======== Teks yang Diberikan ========
Setiap kali jumpa kawan dan sahabat, salah satu pertanyaan
yang kerap dilontarkan adalah, bagaimana agar orang tua ikhlas dan ringan
melepas anaknya melanjutkan pendidikan ke pondok pesantren.
Beratnya melepas anak bersekolah di pondok pesantren adalah
persoalan yang sering terjadi. Ada anak yang sangat ingin, bahkan semangat bersekolah
di pondok pesantren. Tapi sebaliknya, orang tuanya malah merasa sangat berat
bahkan tidak rela jauh dengan buah hatinya.
Ini pernah dialami kerabat saya sendiri. Anaknya sangat
betah bahkan sangat semangat selama di pesantren. Namun orang tuanya yang
justru menangis setiap saat. Meski sudah anaknya melarang untuk menjenguk,
tetap saja si orang tua ini datang dan datang lagi. Puncaknya, si anak akhirnya
benar-benar dikeluarkan dari pondok pesantren tersebut.
Sebaliknya, ada juga yang orang tuanya sangat semangat, tapi
anaknya enggan ke pondok pesantren. Ada banyak alasan yang melatari. Namun yang
pasti, hal tersebut akhirnya menjadi kendala bagi orang tua yang ingin anaknya
bersekolah di pondok pesantren.
Agar anak betah di pondok pesantren, sejak dini, sejak
jauh-jauh hari harus sudah dikenalkan, diperdengarkan, bahkan diperlihatkan
aktivitas pondok pesantren. Sampaikan kelebihannya, keseruannya, serta apa saja
yang akan dipelajari.
Saat libur sekolah, tidak ada salahnya sekalian mampir di pondok
pesantren, agar anak melihat langsung suasananya. Bahkan bila ada kegiatan
pesantren kilat di salah satu pondok pesantren, bisa saja diikutsertakan. Semakin
banyak pondok pesantren yang dikunjungi, semakin banyak pula referensi dan
pilihan untuk anak. Sehingga anak bisa memilih sesuai dengan yang diharapkan.
Hindari menyekolahkan anak ke pondok pesantren dengan
paksaan atau bahkan dengan ancaman. Ingat, pesantren bukanlah tempat untuk
menghukum dan bukan pula tempat menakutkan. Terkadang orang tua tidak sadar
mengancam anak memasukkan ke pondok pesantren jika anaknya tidak bisa diatur. Padahal,
pondok pesantren bukanlah tempat ‘laundry’
atau tempat penampungan anak bermasalah.
======== Data yang Diberikan ========
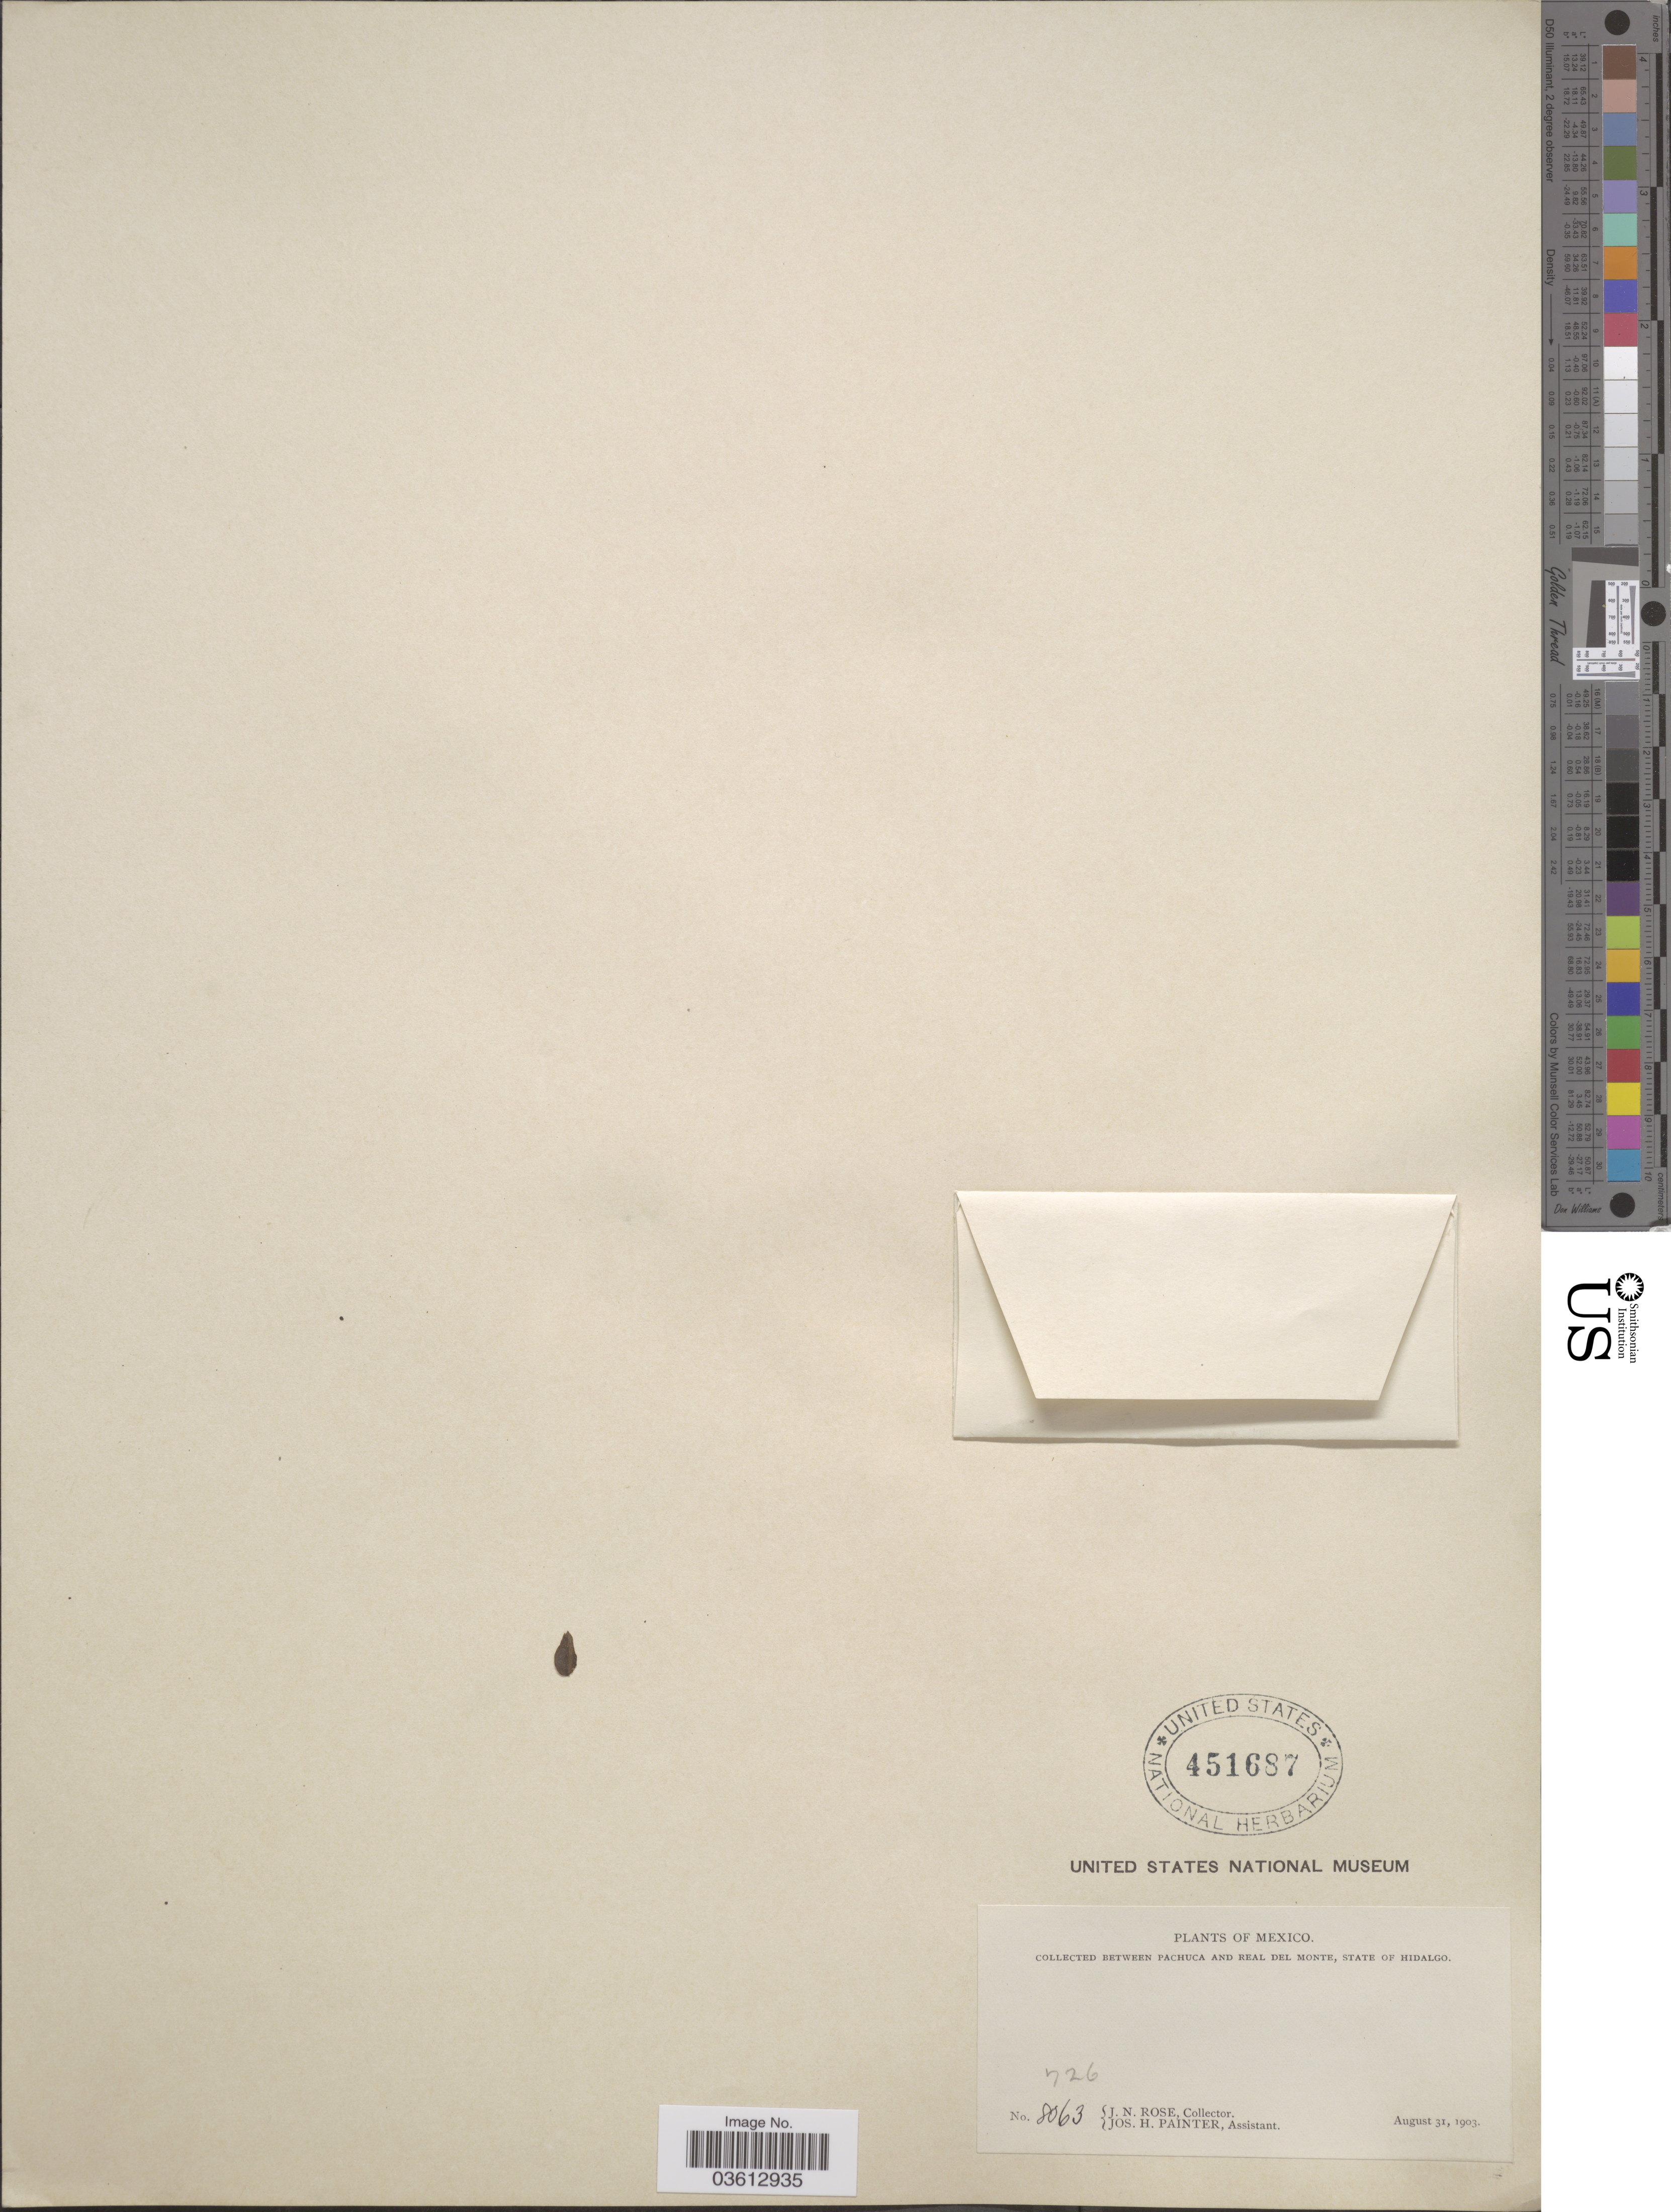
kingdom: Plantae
========
Perintah Tertulis A - Dalam teks tentang pondok pesantren, apa yang akhirnya terjadi pada anak kerabat penulis karena orang tuanya terus datang menjenguk?
Perintah Tertulis B - Lanjutkan teks tentang pondok pesantren, dimulai tepat setelah kalimat terakhirnya.

Jawaban Latihan A - Anak itu akhirnya benar-benar dikeluarkan dari pondok pesantren tersebut.

Jawaban Latihan B -
Yang juga terjadi, orang tua menyekolahkan anak ke pondok
pesantren sebagai pilihan terakhir, bukan pilihan utama. Pola pikir ini yang
harus diubah. Justru sudah semestinya menyekolahkan anak ke pondok pesantren
atau boarding school sebagai pilihan
utama. Karena di sini anak akan belajar mandiri, belajar mengambil keputusan,
hingga belajar mengatur dirinya sendiri.
Tidak hanya anak, kedua orang tua pun sejak dini harus
mempersiapkan mental untuk melepas anaknya. Ingat, menyekolahkan anak ke pondok
pesantren bukan berarti mengabaikan atau bahkan dianggap ‘membuang’ anak. Ini harus
dilandasi niat untuk memberikan bekal pendidikan yang baik untuk masa depan
anak. Orang tua harus benar-benar tenang dan nyaman ketika anak berada di
pesantren.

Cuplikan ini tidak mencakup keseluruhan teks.